Even though it sounds like the OP isn't even considering stocking goldfish at this point, I have to side with Jaysee. Goldfish are a gregarious species. Mine interact with each other constantly. In fact I never see my group apart. 

So while it is not necessary to keep goldfish in groups, it is certainly preferable based on my own personal experience and what I have read. Even Wikipedia agrees. 



> Goldfish are gregarious, displaying schooling behavior, as well as displaying the same types of feeding behaviors. Goldfish may display similar behaviors when responding to their reflections in a mirror.


----------



## jaysee (Dec 9, 2009)

Yeah my pair was inseparable. It was sad when the one died.


----------



## CosmoTheCutie (Feb 8, 2014)

Ok so is everyone recommending the betta?


----------



## finnfinnfriend (Feb 3, 2012)

LittleBettaFish said:


> So while it is not necessary to keep goldfish in groups, it is certainly preferable based on my own personal experience and what I have read. Even Wikipedia agrees.


That is reasonable, I agree. It is not necessary to keep them in groups, but many people prefer to based on the results. That is my opinion. So it is okay to keep one, but to many people it is more enjoyable to keep more than one.

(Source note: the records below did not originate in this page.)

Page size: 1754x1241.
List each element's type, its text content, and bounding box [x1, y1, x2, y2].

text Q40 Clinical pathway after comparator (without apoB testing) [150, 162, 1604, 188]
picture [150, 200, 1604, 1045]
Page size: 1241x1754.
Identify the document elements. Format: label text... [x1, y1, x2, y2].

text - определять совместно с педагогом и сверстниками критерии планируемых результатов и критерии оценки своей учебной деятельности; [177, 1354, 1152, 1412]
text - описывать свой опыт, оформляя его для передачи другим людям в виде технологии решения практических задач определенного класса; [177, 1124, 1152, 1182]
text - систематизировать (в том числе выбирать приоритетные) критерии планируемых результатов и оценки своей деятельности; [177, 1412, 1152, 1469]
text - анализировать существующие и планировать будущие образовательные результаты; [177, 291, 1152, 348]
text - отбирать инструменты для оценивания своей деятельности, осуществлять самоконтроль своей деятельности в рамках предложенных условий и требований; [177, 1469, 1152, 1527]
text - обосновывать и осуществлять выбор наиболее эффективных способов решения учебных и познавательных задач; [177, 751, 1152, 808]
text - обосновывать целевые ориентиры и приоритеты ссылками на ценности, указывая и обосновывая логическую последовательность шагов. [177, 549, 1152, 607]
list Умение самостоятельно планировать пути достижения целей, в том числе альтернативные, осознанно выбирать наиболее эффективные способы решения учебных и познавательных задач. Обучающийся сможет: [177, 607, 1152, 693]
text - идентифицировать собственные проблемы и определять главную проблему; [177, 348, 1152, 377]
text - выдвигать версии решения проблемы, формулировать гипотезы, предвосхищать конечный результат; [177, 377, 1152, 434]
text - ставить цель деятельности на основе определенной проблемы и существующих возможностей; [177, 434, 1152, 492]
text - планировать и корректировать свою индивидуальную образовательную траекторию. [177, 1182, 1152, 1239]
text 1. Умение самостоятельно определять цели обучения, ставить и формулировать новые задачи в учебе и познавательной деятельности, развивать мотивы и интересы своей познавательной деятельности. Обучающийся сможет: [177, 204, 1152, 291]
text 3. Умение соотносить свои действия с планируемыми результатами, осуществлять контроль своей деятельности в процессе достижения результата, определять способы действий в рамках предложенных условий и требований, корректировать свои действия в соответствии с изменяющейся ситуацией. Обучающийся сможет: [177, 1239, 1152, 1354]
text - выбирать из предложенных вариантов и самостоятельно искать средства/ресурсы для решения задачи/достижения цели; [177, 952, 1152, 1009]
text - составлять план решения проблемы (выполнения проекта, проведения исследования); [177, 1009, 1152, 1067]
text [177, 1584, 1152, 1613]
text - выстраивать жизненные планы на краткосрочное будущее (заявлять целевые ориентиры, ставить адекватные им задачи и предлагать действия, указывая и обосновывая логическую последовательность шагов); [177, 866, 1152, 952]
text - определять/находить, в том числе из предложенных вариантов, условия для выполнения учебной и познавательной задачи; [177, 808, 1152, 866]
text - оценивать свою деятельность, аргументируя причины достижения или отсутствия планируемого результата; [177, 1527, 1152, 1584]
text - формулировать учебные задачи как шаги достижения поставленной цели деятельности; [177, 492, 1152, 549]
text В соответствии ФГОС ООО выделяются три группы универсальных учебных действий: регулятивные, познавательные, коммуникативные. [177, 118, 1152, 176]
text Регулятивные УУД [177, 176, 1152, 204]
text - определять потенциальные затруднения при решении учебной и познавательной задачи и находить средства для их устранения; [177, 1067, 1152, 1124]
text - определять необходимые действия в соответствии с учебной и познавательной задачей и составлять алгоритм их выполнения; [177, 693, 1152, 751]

http://thegoldfishtank.com/do-goldfish-get-lonely/


----------



## finnfinnfriend (Feb 3, 2012)

CosmoTheCutie said:


> Ok so is everyone recommending the betta?


I vote Betta


----------



## djembekah (Feb 13, 2012)

I'd say betta, or a sorority of bettas.
_Posted via Mobile Device_


----------



## rsskylight04 (Nov 9, 2013)

I would reccommend a community of small tropicals like danios, tetras, corys, with a pair of rams or other small centerpiece fish. But of course its your tank, you can do whatever you wish. 
What are YOU considering?


----------



## CosmoTheCutie (Feb 8, 2014)

I'm thinking a betta sorority. Can some small tropical fish go in with them like tetras or danios?


----------



## djembekah (Feb 13, 2012)

Yeah definitely
_Posted via Mobile Device_


----------



## CosmoTheCutie (Feb 8, 2014)

djembekah said:


> Yeah definitely
> _Posted via Mobile Device_


Thanks! Do you think that could go in a 20 gal or should it be bigger?


----------



## djembekah (Feb 13, 2012)

Bigger is always better, but one shoal of tetra or rasbora should be okay


----------



## rsskylight04 (Nov 9, 2013)

If you can, look at a 40 gallon tank. It will open a lot of stocking options .


----------